Even the incompetent administrators on the Open Market Desk at the Fed must know that if they truly taper, and destroy the trillions in easy money they pumped into the system, the entire edifice will fall. The economy is already headed toward severe recession, the Eurozone is collapsing from an energy crisis turning into a full blown inflationary crisis, and layoffs are beginning to spread through the American economy. If they destroyed the excess liquidity that was pumped in the system, I believe a New Great Depression would begin within months. Stocks would collapse, the Federal Government would default on debts, and millions of businesses would fail. Their very credibility would be threatened, and the people might drive them out of power.

 

r/Superstonk - Strange Things Volume 1: The Vanishing Bond Market

 

Our debt to GDP is higher now than even the peak of the 1930s and 1940s, during the last zenith of the debt super-cycle. Further, the consumer is at record loan to income, with credit card, mortgage, and auto loan balances surging in Q2. The American middle class simply cannot withstand more debt. They are consigned to walk a tightrope, on one side the perilous deflationary spiral, and the other the burning inferno of inflation. They must hike rates, but they can’t taper- they must get stocks to come down, but not too much- they must induce recession, but not depression. It is a virtually impossible task.
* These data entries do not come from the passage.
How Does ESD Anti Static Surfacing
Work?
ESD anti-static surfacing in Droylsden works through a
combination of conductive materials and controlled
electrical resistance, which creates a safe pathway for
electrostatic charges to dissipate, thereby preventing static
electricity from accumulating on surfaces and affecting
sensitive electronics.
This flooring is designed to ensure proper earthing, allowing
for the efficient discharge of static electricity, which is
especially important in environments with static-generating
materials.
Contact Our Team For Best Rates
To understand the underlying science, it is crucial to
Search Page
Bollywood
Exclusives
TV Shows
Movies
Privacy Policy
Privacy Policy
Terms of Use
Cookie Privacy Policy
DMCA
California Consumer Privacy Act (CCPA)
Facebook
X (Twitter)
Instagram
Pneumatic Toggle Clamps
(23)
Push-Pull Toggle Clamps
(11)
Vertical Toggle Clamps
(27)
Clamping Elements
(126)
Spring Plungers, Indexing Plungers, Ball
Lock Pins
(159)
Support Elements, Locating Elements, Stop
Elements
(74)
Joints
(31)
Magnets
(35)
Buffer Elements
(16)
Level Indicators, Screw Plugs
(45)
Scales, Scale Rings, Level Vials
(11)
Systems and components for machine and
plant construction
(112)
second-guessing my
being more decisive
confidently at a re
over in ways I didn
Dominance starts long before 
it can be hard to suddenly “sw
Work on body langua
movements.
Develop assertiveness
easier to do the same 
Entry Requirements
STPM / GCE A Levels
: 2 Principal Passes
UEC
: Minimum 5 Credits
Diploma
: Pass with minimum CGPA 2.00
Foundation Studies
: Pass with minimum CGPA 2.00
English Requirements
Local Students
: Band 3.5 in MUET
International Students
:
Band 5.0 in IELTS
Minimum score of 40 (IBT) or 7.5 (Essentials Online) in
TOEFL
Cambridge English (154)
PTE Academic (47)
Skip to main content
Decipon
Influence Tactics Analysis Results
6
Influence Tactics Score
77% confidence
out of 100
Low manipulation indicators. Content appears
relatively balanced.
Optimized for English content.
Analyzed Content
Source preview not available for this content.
Fed officials walk this rope because they themselves created it- with the years of zero bound interest rates, infinite liquidity, and permanent bailout facilities such as Standing Repo, they created a sick, distorted version of our original financial system. The economic cognoscenti have opened the door into the Upside Down- a mirror dimension where nothing is quite as it seems. We’ve never traveled to this dimension at any other point in financial history – so we can’t even discern the difference between it and normalcy.

This is a strange place- where inflation bankrupts America while the Dollar soars on foreign exchange; markets rally as jobless claims rise; and the Almighty Fed is the only indicator to watch. Markets should be down 35% here and trending lower, CDS spreads should break out, credit markets should be in absolute bloodbath, and yet, here we are- markets are down, but not too much, inflation is “under control”, and the definition of recession itself is changing! (see this)

The governing elites meander around, oblivious to the danger that lies ahead.